• Directions
Exclude the pictures and repeat all of the data exactly.

(Transcribed page contents)
________________________
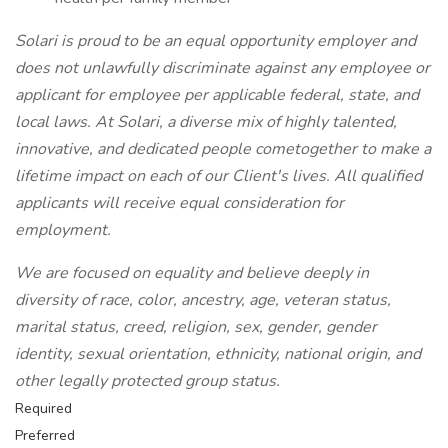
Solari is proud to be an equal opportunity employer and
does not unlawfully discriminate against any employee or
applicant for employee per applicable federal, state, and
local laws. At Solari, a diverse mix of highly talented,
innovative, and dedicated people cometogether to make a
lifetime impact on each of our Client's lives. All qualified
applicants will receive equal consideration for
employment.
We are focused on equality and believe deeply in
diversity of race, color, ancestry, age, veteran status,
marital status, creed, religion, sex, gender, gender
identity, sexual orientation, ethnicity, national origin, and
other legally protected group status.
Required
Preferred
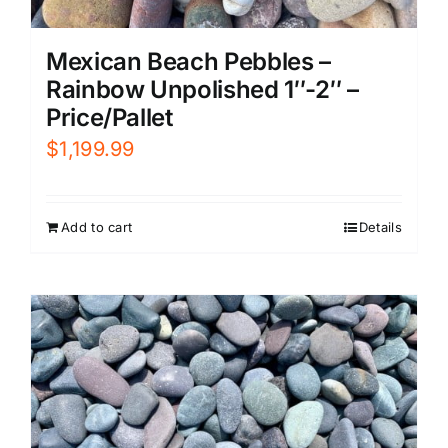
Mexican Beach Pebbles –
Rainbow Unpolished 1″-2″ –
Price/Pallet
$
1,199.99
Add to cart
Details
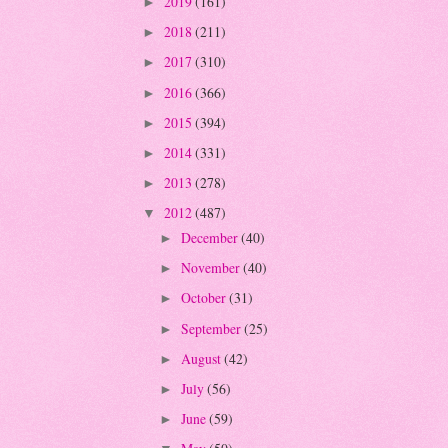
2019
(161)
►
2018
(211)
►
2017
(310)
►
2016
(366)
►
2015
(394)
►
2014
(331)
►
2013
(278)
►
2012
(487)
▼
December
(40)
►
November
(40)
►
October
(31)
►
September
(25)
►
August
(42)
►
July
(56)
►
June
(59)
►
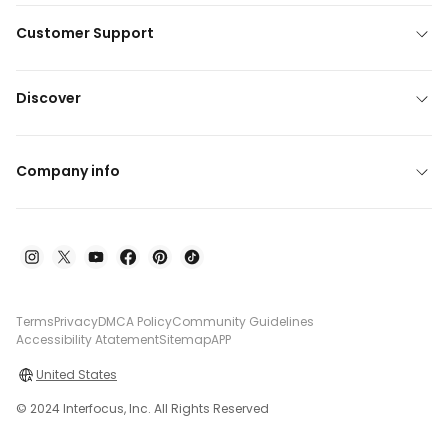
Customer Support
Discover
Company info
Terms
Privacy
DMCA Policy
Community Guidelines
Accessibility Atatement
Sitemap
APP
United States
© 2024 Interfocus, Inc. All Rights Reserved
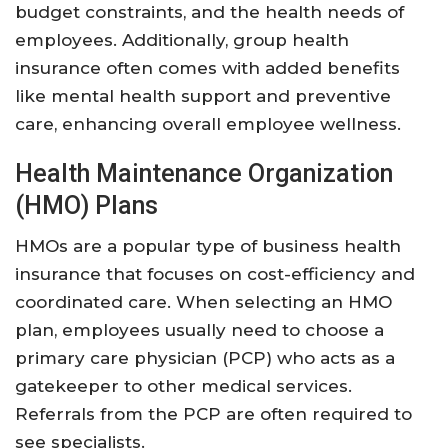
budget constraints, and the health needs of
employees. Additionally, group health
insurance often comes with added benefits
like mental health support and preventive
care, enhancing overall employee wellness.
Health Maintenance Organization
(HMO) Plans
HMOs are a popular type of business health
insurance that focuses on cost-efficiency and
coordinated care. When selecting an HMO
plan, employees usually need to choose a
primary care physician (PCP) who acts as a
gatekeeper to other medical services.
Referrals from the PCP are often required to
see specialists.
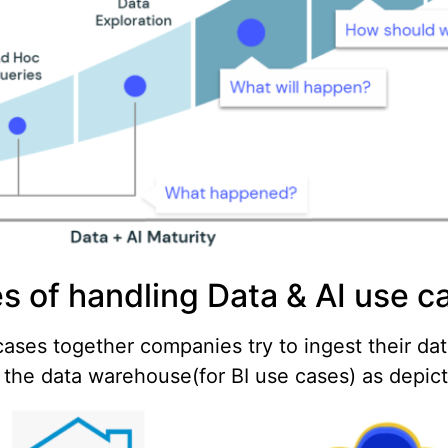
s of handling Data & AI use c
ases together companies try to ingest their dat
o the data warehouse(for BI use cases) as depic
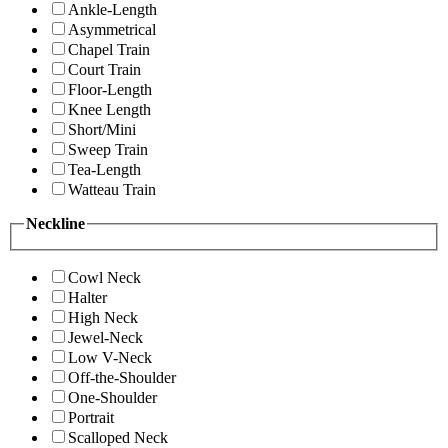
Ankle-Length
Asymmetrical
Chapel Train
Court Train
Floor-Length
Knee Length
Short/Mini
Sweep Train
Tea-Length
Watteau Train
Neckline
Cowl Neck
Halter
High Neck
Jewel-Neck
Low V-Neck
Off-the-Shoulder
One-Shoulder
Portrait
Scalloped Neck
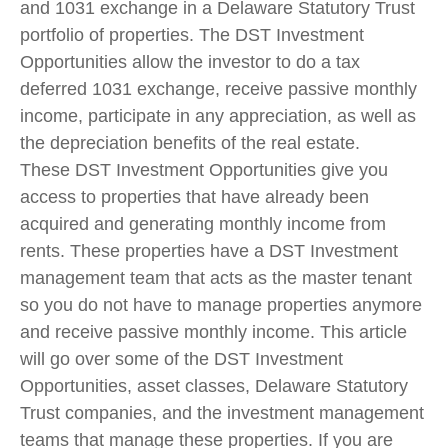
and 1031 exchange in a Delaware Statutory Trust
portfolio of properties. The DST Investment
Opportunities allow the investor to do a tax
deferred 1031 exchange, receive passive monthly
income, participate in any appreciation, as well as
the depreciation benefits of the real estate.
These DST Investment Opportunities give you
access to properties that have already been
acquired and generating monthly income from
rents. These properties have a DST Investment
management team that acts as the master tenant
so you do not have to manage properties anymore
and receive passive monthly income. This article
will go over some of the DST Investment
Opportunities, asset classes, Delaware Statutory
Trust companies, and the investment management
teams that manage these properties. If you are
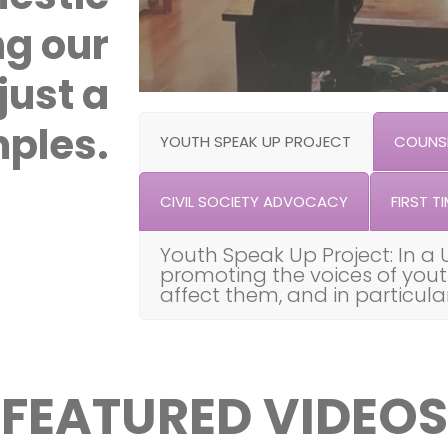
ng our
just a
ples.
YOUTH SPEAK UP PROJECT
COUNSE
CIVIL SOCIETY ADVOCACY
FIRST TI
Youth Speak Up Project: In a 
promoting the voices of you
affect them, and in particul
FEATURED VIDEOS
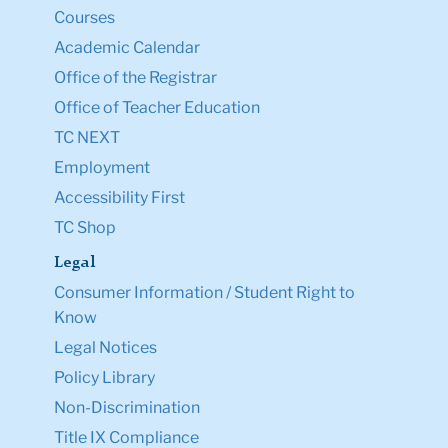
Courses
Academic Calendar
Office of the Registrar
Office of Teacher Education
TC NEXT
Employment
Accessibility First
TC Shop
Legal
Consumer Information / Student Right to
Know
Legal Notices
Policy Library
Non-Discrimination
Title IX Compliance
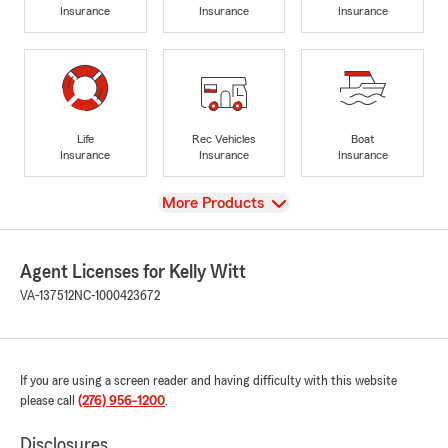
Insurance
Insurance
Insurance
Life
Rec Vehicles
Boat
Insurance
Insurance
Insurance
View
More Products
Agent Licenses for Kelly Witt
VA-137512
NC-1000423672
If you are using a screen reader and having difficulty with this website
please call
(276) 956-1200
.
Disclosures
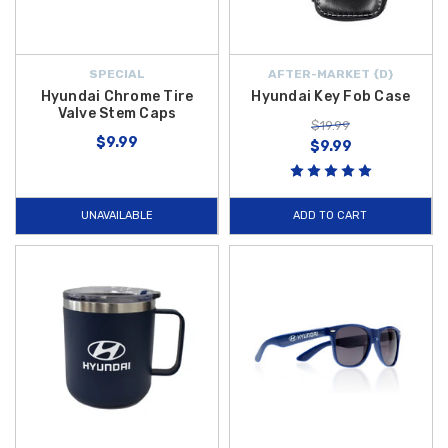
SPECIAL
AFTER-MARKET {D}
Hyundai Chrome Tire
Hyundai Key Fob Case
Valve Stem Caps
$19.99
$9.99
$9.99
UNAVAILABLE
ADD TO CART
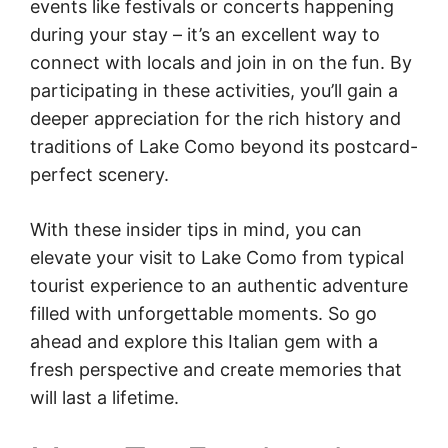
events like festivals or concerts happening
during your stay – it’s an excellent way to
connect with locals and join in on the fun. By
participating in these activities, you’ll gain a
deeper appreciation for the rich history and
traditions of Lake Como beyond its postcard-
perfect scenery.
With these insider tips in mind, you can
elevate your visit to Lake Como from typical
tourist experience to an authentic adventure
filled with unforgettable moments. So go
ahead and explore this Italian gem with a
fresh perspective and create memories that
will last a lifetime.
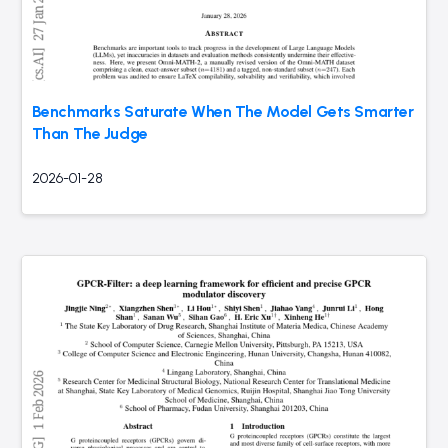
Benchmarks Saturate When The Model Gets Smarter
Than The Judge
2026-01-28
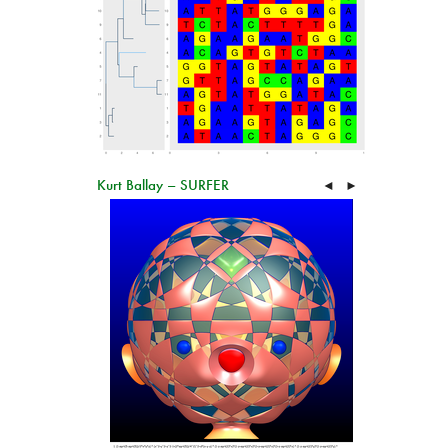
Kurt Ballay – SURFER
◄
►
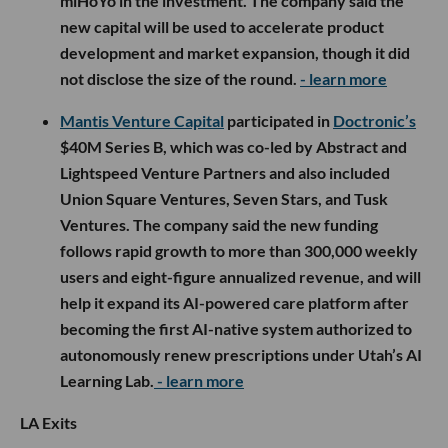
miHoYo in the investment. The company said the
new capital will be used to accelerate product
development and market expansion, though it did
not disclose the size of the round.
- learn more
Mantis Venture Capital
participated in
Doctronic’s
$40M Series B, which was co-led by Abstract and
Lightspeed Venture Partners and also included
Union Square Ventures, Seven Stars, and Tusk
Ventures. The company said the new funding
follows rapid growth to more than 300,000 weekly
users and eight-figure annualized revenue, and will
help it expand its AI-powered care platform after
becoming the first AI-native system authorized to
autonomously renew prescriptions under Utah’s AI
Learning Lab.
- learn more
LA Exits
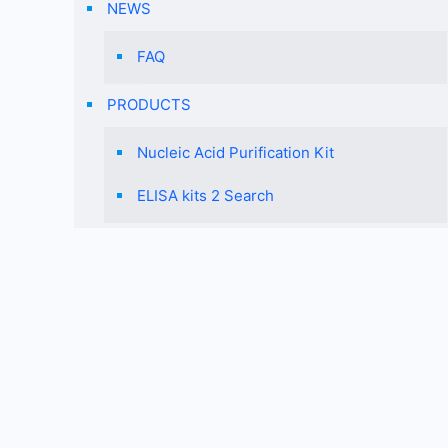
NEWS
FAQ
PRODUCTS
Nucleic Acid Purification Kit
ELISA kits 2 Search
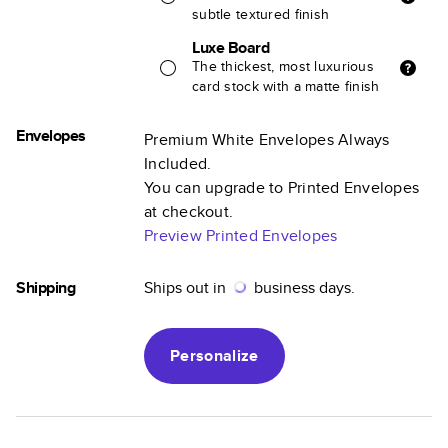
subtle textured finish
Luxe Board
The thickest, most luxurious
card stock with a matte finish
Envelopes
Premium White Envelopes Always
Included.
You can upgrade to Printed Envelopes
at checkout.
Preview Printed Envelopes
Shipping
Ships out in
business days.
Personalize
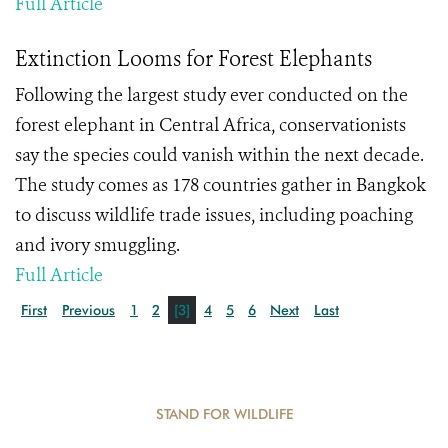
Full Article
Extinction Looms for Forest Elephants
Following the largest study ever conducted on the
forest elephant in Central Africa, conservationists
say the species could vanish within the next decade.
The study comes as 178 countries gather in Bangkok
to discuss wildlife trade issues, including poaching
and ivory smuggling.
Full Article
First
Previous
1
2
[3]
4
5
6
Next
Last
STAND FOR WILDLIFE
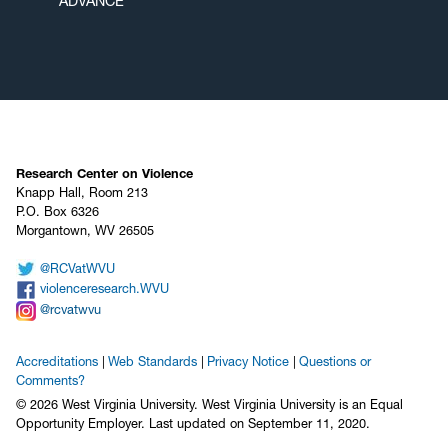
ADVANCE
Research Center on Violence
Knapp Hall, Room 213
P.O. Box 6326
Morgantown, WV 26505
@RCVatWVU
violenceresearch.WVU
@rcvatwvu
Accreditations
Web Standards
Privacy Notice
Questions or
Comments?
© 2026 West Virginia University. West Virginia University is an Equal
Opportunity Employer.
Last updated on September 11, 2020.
________________________
• Response area
Solari is proud to be an equal opportunity employer and
does not unlawfully discriminate against any employee or
applicant for employee per applicable federal, state, and
local laws. At Solari, a diverse mix of highly talented,
innovative, and dedicated people cometogether to make a
lifetime impact on each of our Client's lives. All qualified
applicants will receive equal consideration for
employment.
We are focused on equality and believe deeply in
diversity of race, color, ancestry, age, veteran status,
marital status, creed, religion, sex, gender, gender
identity, sexual orientation, ethnicity, national origin, and
other legally protected group status.
Required
Preferred
Mexican Beach Pebbles –
Rainbow Unpolished 1″-2″ –
Price/Pallet
$
1,199.99
Add to cart
Details
2019
(161)
►
2018
(211)
►
2017
(310)
►
2016
(366)
►
2015
(394)
►
2014
(331)
►
2013
(278)
►
2012
(487)
▼
December
(40)
►
November
(40)
►
October
(31)
►
September
(25)
►
August
(42)
►
July
(56)
►
June
(59)
►
Customer Support
Discover
Company info
Terms
Privacy
DMCA Policy
Community Guidelines
Accessibility Atatement
Sitemap
APP
United States
© 2024 Interfocus, Inc. All Rights Reserved
budget constraints, and the health needs of
employees. Additionally, group health
insurance often comes with added benefits
like mental health support and preventive
care, enhancing overall employee wellness.
Health Maintenance Organization
(HMO) Plans
HMOs are a popular type of business health
insurance that focuses on cost-efficiency and
coordinated care. When selecting an HMO
plan, employees usually need to choose a
primary care physician (PCP) who acts as a
gatekeeper to other medical services.
Referrals from the PCP are often required to
see specialists.
s of handling Data & AI use c
ases together companies try to ingest their dat
o the data warehouse(for BI use cases) as depic
Ankle-Length
Asymmetrical
Chapel Train
Court Train
Floor-Length
Knee Length
Short/Mini
Sweep Train
Tea-Length
Watteau Train
Neckline
Cowl Neck
Halter
High Neck
Jewel-Neck
Low V-Neck
Off-the-Shoulder
One-Shoulder
Portrait
Scalloped Neck
and 1031 exchange in a Delaware Statutory Trust
portfolio of properties. The DST Investment
Opportunities allow the investor to do a tax
deferred 1031 exchange, receive passive monthly
income, participate in any appreciation, as well as
the depreciation benefits of the real estate.
These DST Investment Opportunities give you
access to properties that have already been
acquired and generating monthly income from
rents. These properties have a DST Investment
management team that acts as the master tenant
so you do not have to manage properties anymore
and receive passive monthly income. This article
will go over some of the DST Investment
Opportunities, asset classes, Delaware Statutory
Trust companies, and the investment management
teams that manage these properties. If you are
ng our
just a
ples.
YOUTH SPEAK UP PROJECT
COUNSE
CIVIL SOCIETY ADVOCACY
FIRST TI
Youth Speak Up Project: In a 
promoting the voices of you
affect them, and in particul
FEATURED VIDEOS
Courses
Academic Calendar
Office of the Registrar
Office of Teacher Education
TC NEXT
Employment
Accessibility First
TC Shop
Legal
Consumer Information / Student Right to
Know
Legal Notices
Policy Library
Non-Discrimination
Title IX Compliance
Insurance
Insurance
Insurance
Life
Rec Vehicles
Boat
Insurance
Insurance
Insurance
View
More Products
Agent Licenses for Kelly Witt
VA-137512
NC-1000423672
If you are using a screen reader and having difficulty with this website
please call
(276) 956-1200
.
Disclosures
SPECIAL
AFTER-MARKET {D}
Hyundai Chrome Tire
Hyundai Key Fob Case
Valve Stem Caps
$19.99
$9.99
$9.99
UNAVAILABLE
ADD TO CART
events like festivals or concerts happening
during your stay – it’s an excellent way to
connect with locals and join in on the fun. By
participating in these activities, you’ll gain a
deeper appreciation for the rich history and
traditions of Lake Como beyond its postcard-
perfect scenery.
With these insider tips in mind, you can
elevate your visit to Lake Como from typical
tourist experience to an authentic adventure
filled with unforgettable moments. So go
ahead and explore this Italian gem with a
fresh perspective and create memories that
will last a lifetime.
Benchmarks Saturate When The Model Gets Smarter
Than The Judge
2026-01-28
Kurt Ballay – SURFER
◄
►
miHoYo in the investment. The company said the
new capital will be used to accelerate product
development and market expansion, though it did
not disclose the size of the round.
- learn more
Mantis Venture Capital
participated in
Doctronic’s
$40M Series B, which was co-led by Abstract and
Lightspeed Venture Partners and also included
Union Square Ventures, Seven Stars, and Tusk
Ventures. The company said the new funding
follows rapid growth to more than 300,000 weekly
users and eight-figure annualized revenue, and will
help it expand its AI-powered care platform after
becoming the first AI-native system authorized to
autonomously renew prescriptions under Utah’s AI
Learning Lab.
- learn more
LA Exits
NEWS
FAQ
PRODUCTS
Nucleic Acid Purification Kit
ELISA kits 2 Search
subtle textured finish
Luxe Board
The thickest, most luxurious
card stock with a matte finish
Envelopes
Premium White Envelopes Always
Included.
You can upgrade to Printed Envelopes
at checkout.
Preview Printed Envelopes
Shipping
Ships out in
business days.
Personalize
Full Article
Extinction Looms for Forest Elephants
Following the largest study ever conducted on the
forest elephant in Central Africa, conservationists
say the species could vanish within the next decade.
The study comes as 178 countries gather in Bangkok
to discuss wildlife trade issues, including poaching
and ivory smuggling.
Full Article
First
Previous
1
2
[3]
4
5
6
Next
Last
STAND FOR WILDLIFE
ADVANCE
Research Center on Violence
Knapp Hall, Room 213
P.O. Box 6326
Morgantown, WV 26505
@RCVatWVU
violenceresearch.WVU
@rcvatwvu
Accreditations
Web Standards
Privacy Notice
Questions or
Comments?
© 2026 West Virginia University. West Virginia University is an Equal
Opportunity Employer.
Last updated on September 11, 2020.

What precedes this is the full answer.